-- PROBLEMS AND TASKS --
A. According to the popcount reply, what speedup did the branchless lookups show for uint64 words on x86?
B. From the popcount reply, repeat word for word the part that opens with the words containing "I want to propose" and closes with "against branchless counterparts.".

-- PROVIDED TEXT --
·····

In reply to: Andrew Pogrebnoi (#1)

Re: Popcount optimization for the slow-path lookups

On Fri, Dec 05, 2025 at 03:07:07PM +0200, Andrew Pogrebnoi wrote:

I want to propose an optimization for pg_popcount32_slow() and
pg_popcount64_slow() where lookups into pg_number_of_ones[] are made
branchless. It shows speedup around 58% for uint64 and 35% for uint32 words
compared to the current, looped version. This is on x86. It is much more
significant on Arm64 (Apple M1): ~x2.6 for uint64 and ~x2.25 for uint32
words.

I probably have to guard the lookup in pg_popcount64_slow() with `#if
SIZEOF_LONG == 8` like it's done for __builtin_popcountl() in the same
function. What do you think?

For benchmarks, I used functions with the copies of the lookup loop from
pg_popcount32/64_slow(), measuring them against branchless counterparts.
Then in C++ I pre generated two static vectors with random uint64's and
uint32's, each of 5M size and ran lookups using google/benchmark [0]. I've
run it on M1 and x86 Macs.

I don't think the proposed improvements are relevant for either of the
machines you used for your benchmarks. For x86, we've optimized our
popcount code to use SSE4.2 or AVX-512, and for AArch64, we've optimized it
to use Neon or SVE. And for other systems, we still try to use
__builtin_popcount() and friends in the fallback paths, which IIUC are
available on both gcc and clang (and maybe elsewhere). IMHO we need to run
the benchmarks on a compiler/architecture combination where it would
actually be used in practice.

·····

-- GIVEN DATA --
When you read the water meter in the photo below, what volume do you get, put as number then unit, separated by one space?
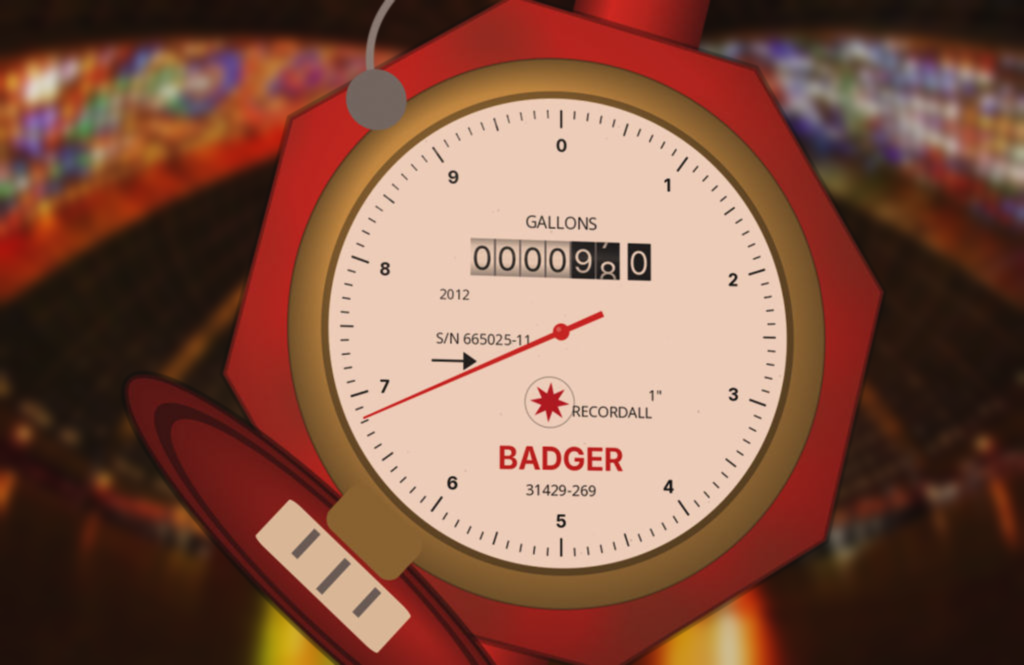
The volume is 976.8 gal
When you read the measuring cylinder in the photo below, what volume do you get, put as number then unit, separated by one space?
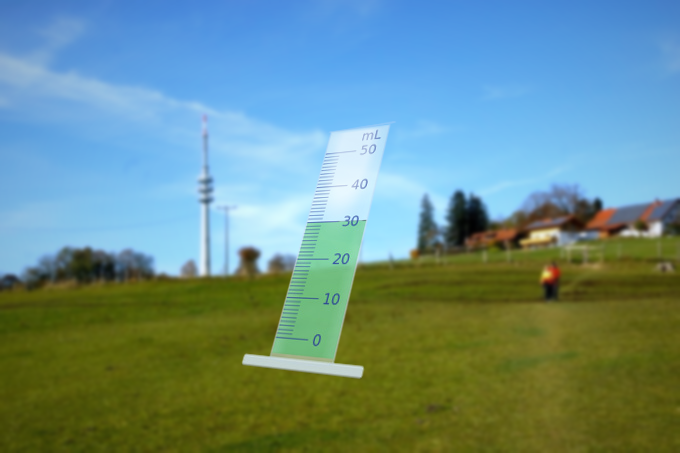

·····

-- WRITTEN RESPONSES --
A. Around 58%.

B.
I want to propose an optimization for pg_popcount32_slow() and
pg_popcount64_slow() where lookups into pg_number_of_ones[] are made
branchless. It shows speedup around 58% for uint64 and 35% for uint32 words
compared to the current, looped version. This is on x86. It is much more
significant on Arm64 (Apple M1): ~x2.6 for uint64 and ~x2.25 for uint32
words.

I probably have to guard the lookup in pg_popcount64_slow() with `#if
SIZEOF_LONG == 8` like it's done for __builtin_popcountl() in the same
function. What do you think?

For benchmarks, I used functions with the copies of the lookup loop from
pg_popcount32/64_slow(), measuring them against branchless counterparts.